旅客機が目的地の空港へ着陸する際には、管制官とパイロットが連絡を取り合い、事前に定められたコースや高度で飛びますが、なかには「管制官が一方的にしゃべる」ケースも。いまやレアな方式ですが、それはもはや職人技の世界でした。

「ILS」だけじゃない着陸進入

 飛行機の運航で最も慎重を要する場面は、なんといっても着陸時。旅客機の着陸進入は、滑走路の近くまで自由に飛ぶのではなく、「計器進入方式(IAP =Instrument Approach Procedure)」というルールにのっとりフライトするのが一般的です。

 これは、着陸前の数分間、着陸空港の滑走路末端から20~40km程度の空域を、事前に定められたコースや高度で飛ぶことで、安全性や正確性を高めるものです。ANA(全日空)のパイロットによると、「航空会社のフライトの90%以上がこの方式で進入する」のだとか。

職人技! 管制官の「肉声ガイド」のみで滑走路へ… ANA操縦...の画像はこちら >>

着陸するANAのボーイング787-9(乗りものニュース編集部撮影)。

「着陸進入にあたっては、地上に近づくにつれて障害物を避けて飛行すること、とくに航空機が多く飛んでいる空港周辺で、他の航空機と安全な間隔を取って飛行すること、正確な経路を飛行することが大きなポイントです。また、天気が悪いときでも滑走路まで安全に降りてくることが求められます。計器進入方式は、そのための手段です」(ANAパイロット)。

 つまり、正確で安全な着陸進入を常に実現するためには、さまざまな条件を鑑みて事前にしっかりと定められたルールやシステムに従って操縦することが、もっとも効率的であり、計器進入方式は、それを実現するための最適解のひとつ、ということでしょう。

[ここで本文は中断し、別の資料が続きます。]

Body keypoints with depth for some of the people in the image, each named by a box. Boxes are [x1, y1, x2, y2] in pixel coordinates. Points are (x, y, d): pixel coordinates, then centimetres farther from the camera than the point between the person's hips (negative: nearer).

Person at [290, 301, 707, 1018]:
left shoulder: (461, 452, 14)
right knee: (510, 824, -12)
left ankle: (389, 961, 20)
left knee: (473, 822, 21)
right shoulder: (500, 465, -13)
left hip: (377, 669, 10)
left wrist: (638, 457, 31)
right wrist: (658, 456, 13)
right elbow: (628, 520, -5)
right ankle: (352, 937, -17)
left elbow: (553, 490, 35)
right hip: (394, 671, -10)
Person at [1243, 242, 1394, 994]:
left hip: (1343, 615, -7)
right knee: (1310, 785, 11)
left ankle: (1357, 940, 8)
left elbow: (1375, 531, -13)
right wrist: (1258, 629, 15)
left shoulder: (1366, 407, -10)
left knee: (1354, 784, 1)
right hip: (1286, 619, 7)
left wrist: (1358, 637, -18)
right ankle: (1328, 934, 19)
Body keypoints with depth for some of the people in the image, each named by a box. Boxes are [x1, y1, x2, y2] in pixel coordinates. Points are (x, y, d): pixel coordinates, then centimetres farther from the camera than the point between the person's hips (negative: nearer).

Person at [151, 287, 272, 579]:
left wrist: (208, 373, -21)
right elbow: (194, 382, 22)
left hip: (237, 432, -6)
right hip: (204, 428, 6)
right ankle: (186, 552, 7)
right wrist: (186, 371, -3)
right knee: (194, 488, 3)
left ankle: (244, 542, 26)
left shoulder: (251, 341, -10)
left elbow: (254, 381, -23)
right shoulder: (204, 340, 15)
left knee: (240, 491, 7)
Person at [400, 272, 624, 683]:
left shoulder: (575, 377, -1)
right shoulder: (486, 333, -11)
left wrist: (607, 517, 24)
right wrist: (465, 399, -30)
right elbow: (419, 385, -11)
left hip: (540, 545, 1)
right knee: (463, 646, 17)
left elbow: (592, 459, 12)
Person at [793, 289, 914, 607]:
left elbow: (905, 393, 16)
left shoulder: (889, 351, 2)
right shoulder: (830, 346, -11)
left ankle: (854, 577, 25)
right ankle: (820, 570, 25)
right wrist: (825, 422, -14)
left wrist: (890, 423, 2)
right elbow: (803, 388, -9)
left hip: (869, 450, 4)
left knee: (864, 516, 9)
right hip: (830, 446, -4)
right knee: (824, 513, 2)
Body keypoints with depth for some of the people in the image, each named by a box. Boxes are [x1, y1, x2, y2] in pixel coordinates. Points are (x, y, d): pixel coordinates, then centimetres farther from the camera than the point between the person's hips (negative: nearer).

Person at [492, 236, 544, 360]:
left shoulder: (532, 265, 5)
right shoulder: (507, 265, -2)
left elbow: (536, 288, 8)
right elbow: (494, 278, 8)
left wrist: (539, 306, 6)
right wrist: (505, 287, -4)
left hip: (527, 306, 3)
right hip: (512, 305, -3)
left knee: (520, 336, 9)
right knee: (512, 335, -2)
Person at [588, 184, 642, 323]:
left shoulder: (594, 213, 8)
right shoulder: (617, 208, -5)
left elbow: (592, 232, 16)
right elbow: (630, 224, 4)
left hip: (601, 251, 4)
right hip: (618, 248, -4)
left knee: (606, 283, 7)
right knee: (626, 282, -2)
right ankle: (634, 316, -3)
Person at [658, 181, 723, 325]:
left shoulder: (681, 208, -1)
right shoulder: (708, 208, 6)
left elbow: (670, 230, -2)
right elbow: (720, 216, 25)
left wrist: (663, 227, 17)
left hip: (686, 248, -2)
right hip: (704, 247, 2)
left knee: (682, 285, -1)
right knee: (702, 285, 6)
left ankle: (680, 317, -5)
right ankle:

 この計器進入方式にはいくつか種類があり、パイロットは空港や気象条件によって使い分けているそう。もっとも一般的な方式は、滑走路から縦(上下)方向と横(左右)方向へ発出される電波のガイドに沿うように操縦することで、滑走路の至近まで安全にたどり着く「ILSアプローチ」ですが、その種類はこれだけにとどまりません。ただ、いずれにせよパイロットは、地上から電波やGPS電波、地上の目標物といったものをガイドに目的の滑走路までたどり着くのが一般的です。

 ただ、この例外となるのが「PAR(Precision Approach Radar、精密進入レーダー)アプローチ」というもの。前出のANAパイロットが「実施する機会がほとんどなくなってきた」というこの進入方式、どのようなものでしょうか。

「PAR」はどんなもの? 国内実施空港には共通点が

 この「PARアプローチ」を行う際、パイロットが目的地空港の滑走路にたどり着く“カギ”となるのは、管制官の声です。ANAのパイロットは、この進入方式について次のように説明します。

「PARアプローチは、管制官が精密なレーダースコープを見ながら飛行機の縦方向・横方向のズレを無線で逐一パイロットに伝えていく方法です。考え方としてはILSアプローチと同じで、ILSは電波を用いてガイドしますが、それを管制官が画面を見ながら、声を使ってガイドを実施する、というイメージかと思います」(ANAのパイロット)

職人技! 管制官の「肉声ガイド」のみで滑走路へ… ANA操縦士に聞くいまやレアな着陸進入

那覇空港に着陸するANAのボーイング767(乗りものニュース編集部撮影)。

 なお、平時であればフライトにおける管制官とパイロットは、無線交信の内容を細かに復唱確認するなど、双方向のコミュニケーションをとりながら機体を離着陸させますが、このPARアプローチではその意味でも特殊です。というのも進入中、管制官からの指示がいわば一方的に飛び、それをもとにパイロットが操縦するのです。またこの進入方式では、方位1度単位でコースを細かく修正されることで、精密さに定評がある、ILSに匹敵するような正確性を保っています。

 ちなみに、このPARアプローチ、比較的歴史が長い着陸進入方法で、前出のANAパイロットはその成り立ちを次のように説明します。

「PARは、もともとは軍事用の技術で、可搬型のレーダースコープと無線のみで運用できるため、飛行場でない広い土地や空母などに着陸する場合にも精度の高い着陸誘導ができることから使用されてきた、ともいわれています」(ANAパイロット)

 このこともあってか、2021年現在、国内空港で民間機にPARアプローチを提供する空港は、すべて自衛隊が常駐する場所です。小松、那覇、千歳などがこれにあたります。

なお、千歳でこの着陸進入が使用されるのはごくまれ。夜間の滑走路閉鎖時やILS停波時など、平時の新千歳空港側の滑走路を使わず、隣接する航空自衛隊千歳基地側のものを使用するケースのみとのことです。